Muito valorizado para a criação comercial (aqüicultura), o tambacu é um híbrido obtido a partir do cruzamento de duas espécies: o tambaqui ( Colossoma macropomum), resistente a pragas, e o pacu ( Piaractus mesopotamicus), que engorda e cresce mais rápido. Durante a pesquisa, o muco da pele de cerca de 20 tambacus anestesiados foi raspado e sua composição protéica analisada.

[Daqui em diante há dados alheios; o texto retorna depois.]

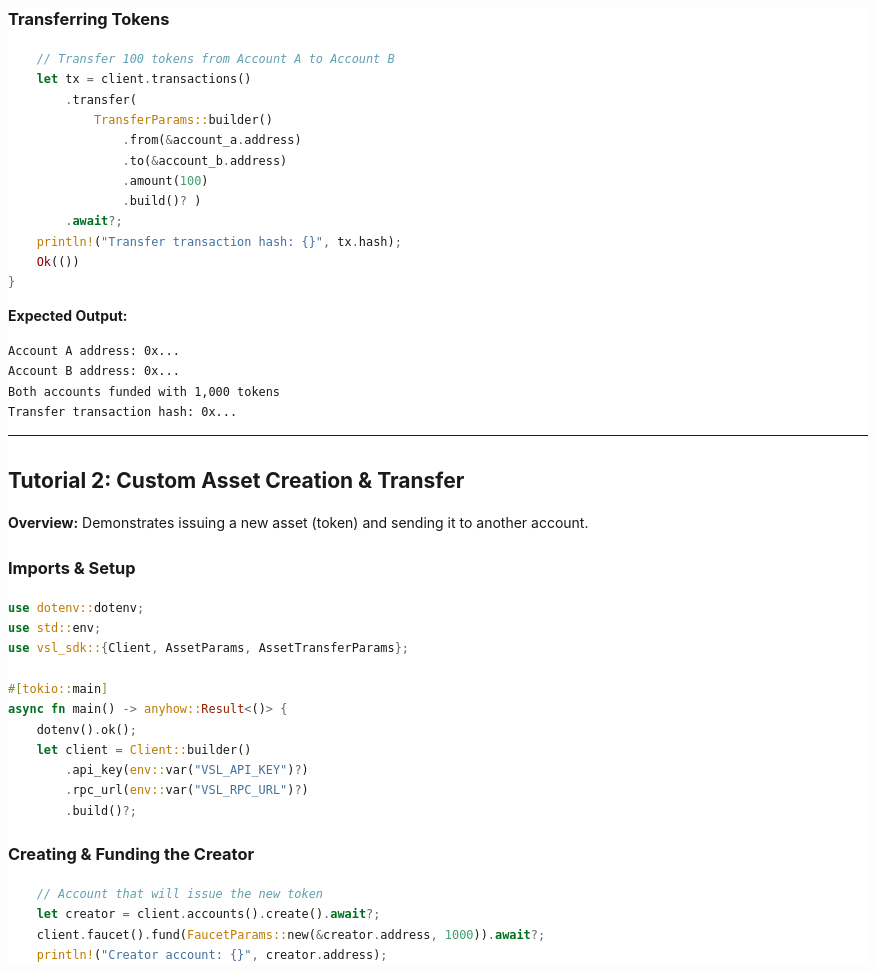 ### Transferring Tokens

```rust
    // Transfer 100 tokens from Account A to Account B
    let tx = client.transactions()
        .transfer(
            TransferParams::builder()
                .from(&account_a.address)
                .to(&account_b.address)
                .amount(100)
                .build()? )
        .await?;
    println!("Transfer transaction hash: {}", tx.hash);
    Ok(())
}
```

**Expected Output:**

```
Account A address: 0x...
Account B address: 0x...
Both accounts funded with 1,000 tokens
Transfer transaction hash: 0x...
```

---

## Tutorial 2: Custom Asset Creation & Transfer

**Overview:** Demonstrates issuing a new asset (token) and sending it to another account.

### Imports & Setup

```rust
use dotenv::dotenv;
use std::env;
use vsl_sdk::{Client, AssetParams, AssetTransferParams};

#[tokio::main]
async fn main() -> anyhow::Result<()> {
    dotenv().ok();
    let client = Client::builder()
        .api_key(env::var("VSL_API_KEY")?)
        .rpc_url(env::var("VSL_RPC_URL")?)
        .build()?;
```

### Creating & Funding the Creator

```rust
    // Account that will issue the new token
    let creator = client.accounts().create().await?;
    client.faucet().fund(FaucetParams::new(&creator.address, 1000)).await?;
    println!("Creator account: {}", creator.address);
```
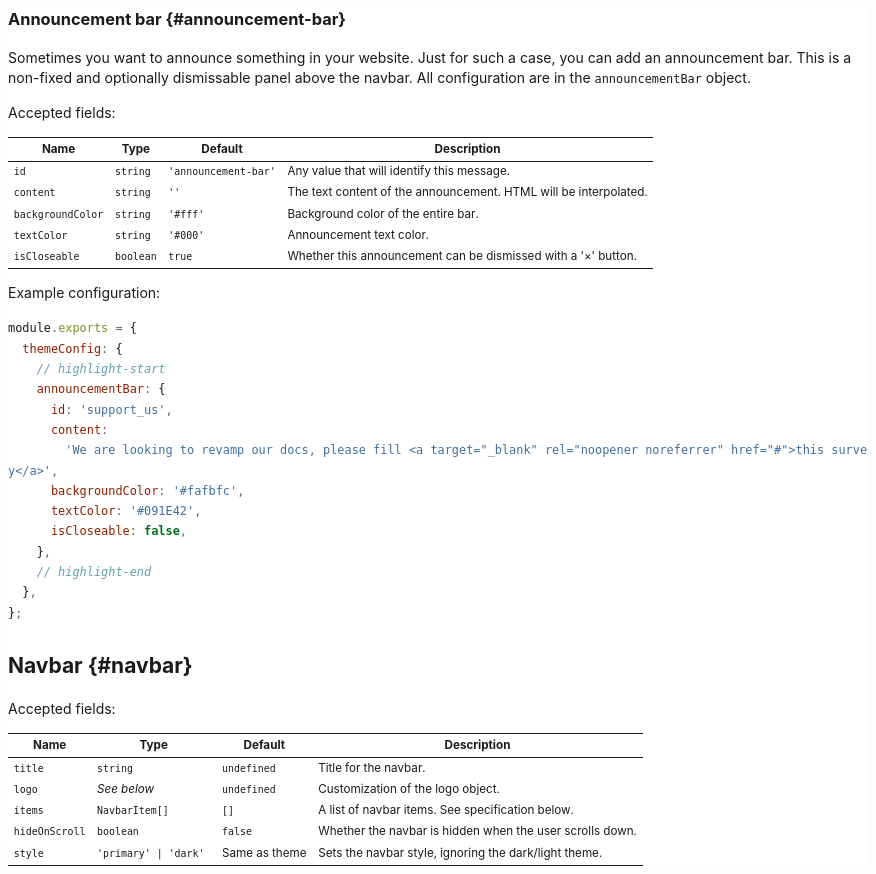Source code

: ### Announcement bar {#announcement-bar}

Sometimes you want to announce something in your website. Just for such a case, you can add an announcement bar. This is a non-fixed and optionally dismissable panel above the navbar. All configuration are in the `announcementBar` object.

Accepted fields:

<small>

| Name | Type | Default | Description |
| --- | --- | --- | --- |
| `id` | `string` | `'announcement-bar'` | Any value that will identify this message. |
| `content` | `string` | `''` | The text content of the announcement. HTML will be interpolated. |
| `backgroundColor` | `string` | `'#fff'` | Background color of the entire bar. |
| `textColor` | `string` | `'#000'` | Announcement text color. |
| `isCloseable` | `boolean` | `true` | Whether this announcement can be dismissed with a '×' button. |

</small>

Example configuration:

```js title="docusaurus.config.js"
module.exports = {
  themeConfig: {
    // highlight-start
    announcementBar: {
      id: 'support_us',
      content:
        'We are looking to revamp our docs, please fill <a target="_blank" rel="noopener noreferrer" href="#">this survey</a>',
      backgroundColor: '#fafbfc',
      textColor: '#091E42',
      isCloseable: false,
    },
    // highlight-end
  },
};
```

## Navbar {#navbar}

Accepted fields:

<small>

| Name | Type | Default | Description |
| --- | --- | --- | --- |
| `title` | `string` | `undefined` | Title for the navbar. |
| `logo` | _See below_ | `undefined` | Customization of the logo object. |
| `items` | `NavbarItem[]` | `[]` | A list of navbar items. See specification below. |
| `hideOnScroll` | `boolean` | `false` | Whether the navbar is hidden when the user scrolls down. |
| `style` | <code>'primary' &#124; 'dark' </code> | Same as theme | Sets the navbar style, ignoring the dark/light theme. |
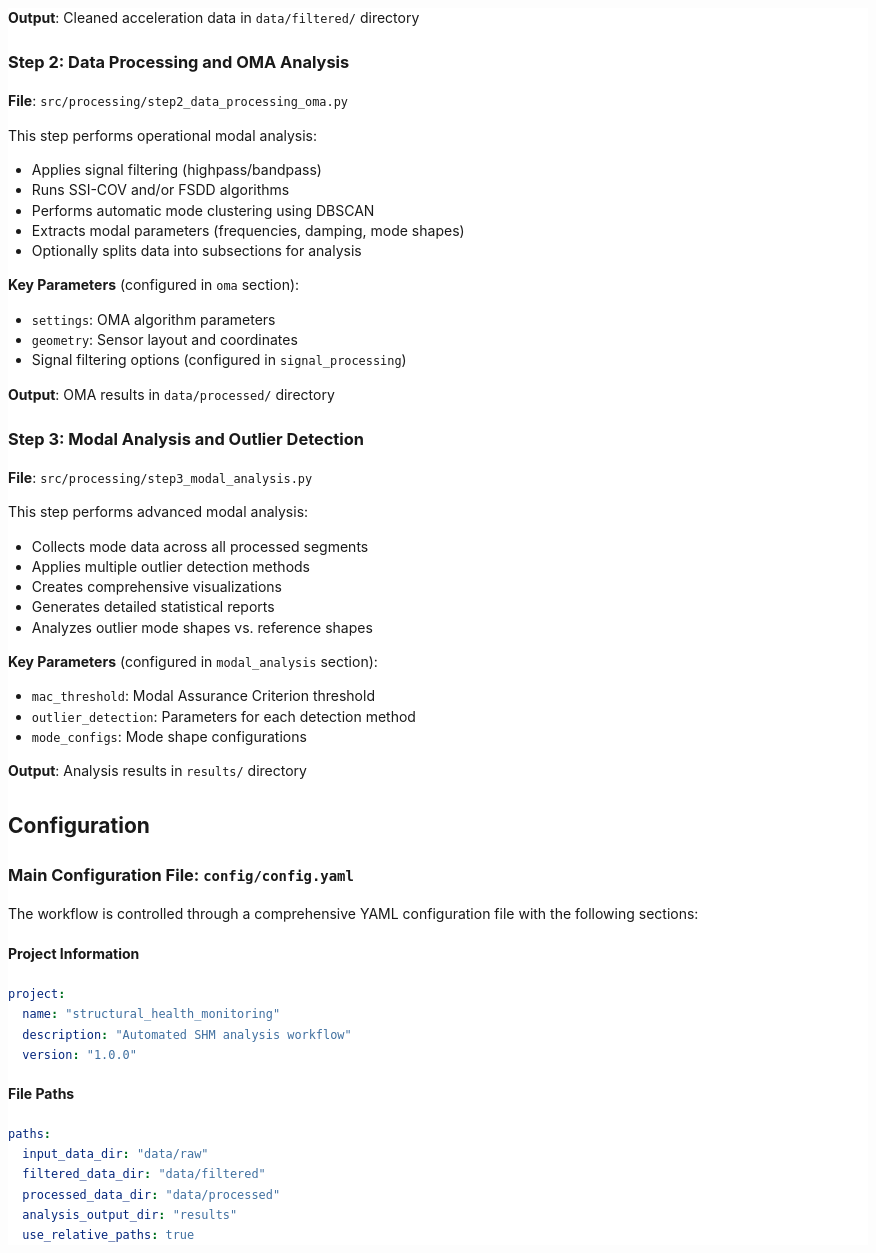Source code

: **Output**: Cleaned acceleration data in `data/filtered/` directory

### Step 2: Data Processing and OMA Analysis

**File**: `src/processing/step2_data_processing_oma.py`

This step performs operational modal analysis:
- Applies signal filtering (highpass/bandpass)
- Runs SSI-COV and/or FSDD algorithms
- Performs automatic mode clustering using DBSCAN
- Extracts modal parameters (frequencies, damping, mode shapes)
- Optionally splits data into subsections for analysis

**Key Parameters** (configured in `oma` section):
- `settings`: OMA algorithm parameters
- `geometry`: Sensor layout and coordinates
- Signal filtering options (configured in `signal_processing`)

**Output**: OMA results in `data/processed/` directory

### Step 3: Modal Analysis and Outlier Detection

**File**: `src/processing/step3_modal_analysis.py`

This step performs advanced modal analysis:
- Collects mode data across all processed segments
- Applies multiple outlier detection methods
- Creates comprehensive visualizations
- Generates detailed statistical reports
- Analyzes outlier mode shapes vs. reference shapes

**Key Parameters** (configured in `modal_analysis` section):
- `mac_threshold`: Modal Assurance Criterion threshold
- `outlier_detection`: Parameters for each detection method
- `mode_configs`: Mode shape configurations

**Output**: Analysis results in `results/` directory

## Configuration

### Main Configuration File: `config/config.yaml`

The workflow is controlled through a comprehensive YAML configuration file with the following sections:

#### Project Information
```yaml
project:
  name: "structural_health_monitoring"
  description: "Automated SHM analysis workflow"
  version: "1.0.0"
```

#### File Paths
```yaml
paths:
  input_data_dir: "data/raw"
  filtered_data_dir: "data/filtered"
  processed_data_dir: "data/processed"
  analysis_output_dir: "results"
  use_relative_paths: true
```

Depois disso, os peixes eram sacrificados. “A infecção causada por microrganismos é muito forte e letal”, afirma Cristina. “O muco demoraria mais tempo para ser produzido do que o tempo de crescimento microbiano na pele do animal.”

 
A bióloga descobriu que o segredo da proteção exercida pelo muco está em sua composição, que inclui, entre outros componentes, dois tipos de substâncias que podem matar os microrganismos ao atacar suas membranas. A secreção contém proteases que quebram as proteínas existentes na parede da célula invasora e peptídeos que se inserem entre a dupla camada de lipídios da membrana e abrem buracos na mesma.
 
Essas substâncias, principalmente os peptídeos, podem ser a chave para o desenvolvimento de fármacos mais eficazes para seres humanos e animais. O melhor entendimento das características e dos mecanismos de ação das proteases pode levar ao desenvolvimento de vacinas e moléculas que previnam doenças em animais aquáticos. Atualmente, essas substâncias são muito utilizadas na indústria, principalmente a alimentícia, onde auxiliam no controle do crescimento microbiano. As proteases são ainda as enzimas responsáveis pela produção dos peptídeos antimicrobianos, que já são alvo de vários estudos que podem levar à criação de novos fármacos.
 
A aqüicultura também pode se beneficiar dessas descobertas. Os gastos com antibióticos nessa atividade são muito elevados, pois a ocorrência de pragas é comum e desastrosa economicamente. “A quantidade de peixes criada junta é muito grande, o que favorece a transmissão de qualquer infecção”, explica Cristiane. O tratamento com antibióticos é talvez a maneira mais rápida de combater doenças bacterianas na aqüicultura, mas pode levar ao aumento da virulência dos patógenos.
 
Drogas baseadas nos compostos estudados por Cristiane podem ser alternativas com menos efeitos colaterais do que os antibióticos atuais. Porém, a elaboração desses medicamentos ainda está distante. Por enquanto, a meta da pesquisadora é estabelecer o comportamento dos peptídeos antimicrobianos em culturas de bactérias como a  Staphylococcus aureus , uma das principais responsáveis por infecções hospitalares. “Além disso, já começamos a estudar o muco de outros peixes, como pacus, tambaquis e tilápias”, conta.